Pequeños actos de autohumillación

Aguardientes. Segunda temporada.

Puede uno alimentar soberbias. Un mundo tan pletórico de ramplonería, estandarización y veleidades subidas a caballos de calesita hacen que una frase al acaso, una milonga (como diría Dolina) o cualquier ocurrencia de bar genuino, luzca en la estepa intelectual del nuevo siglo como una llamarada de genialidad tan inesperada como innecesaria.

Pero uno (el que puede alimentar soberbias) sabe que no le dan los trancos para una carrera tan desigual. Por eso, acto fallido pero que no falla a la hora de hacerte recordar cómo va el partido, siempre terminás recordando a coscorrones.

Faltaban dos mil metros para que llegara yo a la “Facu” entre sueños y ensoñaciones hamacadas por la amortiguación de la combie. Parpadeé, registro del dominio de un sueño avasallante que creía dominado, y a la apertura del ojo de mirar me encontraba yo quinientos metros más allá de mi destino. Me paré, más torpe que presuroso, y al cabo de mi esfuerzo bajé mil quinientos metros delante de lo que era el inicio de un lunes de mañana.

Empecé el retorno después de cruzar a la otra mano con el riesgo de aplastamiento que puede sufrir un cuis en la panamericana. Camisa liviana, morral cruzado al pecho (pero apoyado en esta panza que no se resigna a mis almuerzos), anduve de Kung Fu itinerante de la Juan XXIII por algo más de medio kilómetro. El rocío en el paso y en la tierra se fueron comiendo mis zapatos.

Los cinco aparecieron detrás de una tranquera. El más chico comandaba el operativo erguido sobre cuatro patas chuecas, blancas y menores. Los otros ladraban más de lo que operaban en esa jauría Brancaleone más dispuesta a joder que a comerse el objetivo.
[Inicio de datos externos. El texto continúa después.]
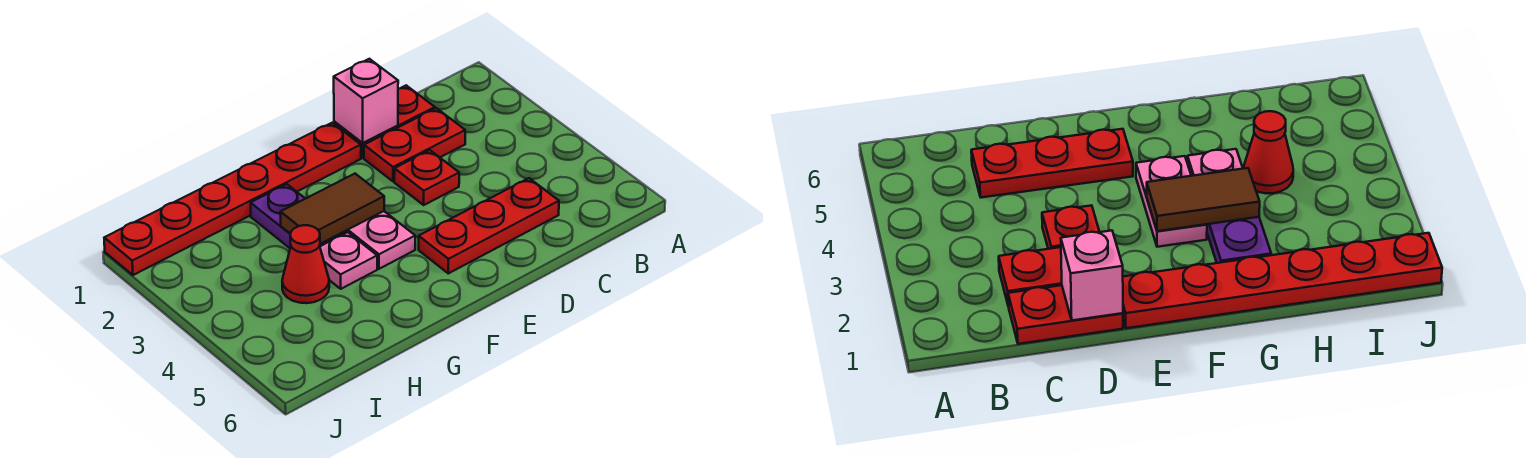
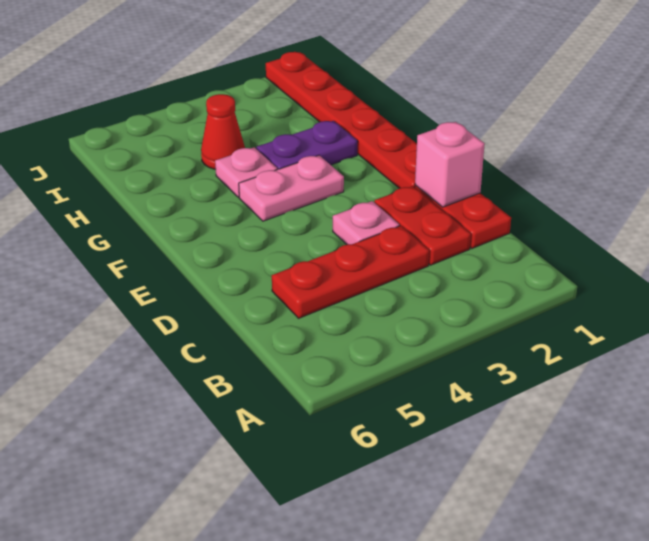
red 1x3 plate [419,178,559,273] -> red 1x3 plate turned to [272,226,429,318]
red 1x1 plate [394,150,459,205] -> pink 1x1 plate [333,201,399,244]
brown 1x2 tile [280,174,384,244] -> none

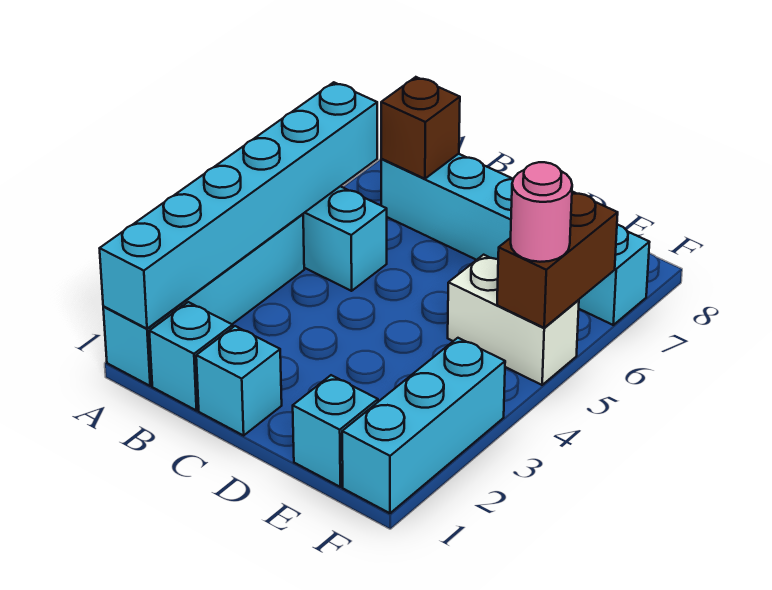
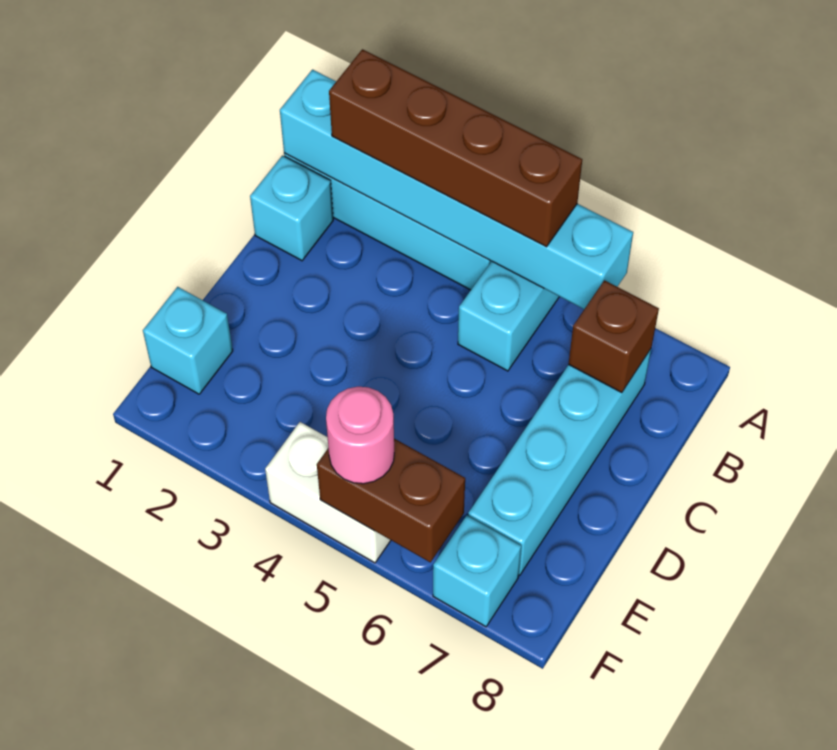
none -> brown 1x4 brick [329,49,582,247]
cyan 1x1 brick [196,326,282,435] -> none
white 1x2 brick [448,255,579,385] -> white 1x2 brick turned to [265,422,391,563]
cyan 1x3 brick [342,338,505,513] -> none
Nunca temí a los perros, aún cuando pueblan mis pesadillas. Me divierten sus bravuconadas de enanos en patota y conozco los recursos de defensa con tanta precisión como si se tratase de una obra de teatro. Me agaché brusco amagando el armarme de una piedra inexistente. Siempre resulta, huyen despavoridos, nunca sabré si como parte de la farsa. Pero en el exceso gestual, o en el exceso de peso y de volumen, la agachada reventó las costuras de mi pantalón allí en donde la cultura ha localizado la vergüenza.

El rajón sonó a trueno y definió la estampida de perros.

Flojo en la entrepierna seguí el camino abochornado. Un triunfo a lo Pirro, me dije, mientras convertía mi andar habitualmente abierto y gauchesco en una filigrana de compadrito apretada del 900.

Cuando llegué al diario, un amigo de toda la vida, que tiene una mirada social sobre el atuendo me señaló los zapatos. Parecía que había corrido la final de los pantanos australianos.

Una amiga, en cambio, abrió la ternura sobre el gil desprotegido con dos palabras de aliento.

El crimen no paga, me dije. La autohumillación en cambio curte, purifica, carmatiza y te deja consuelos de chupetín.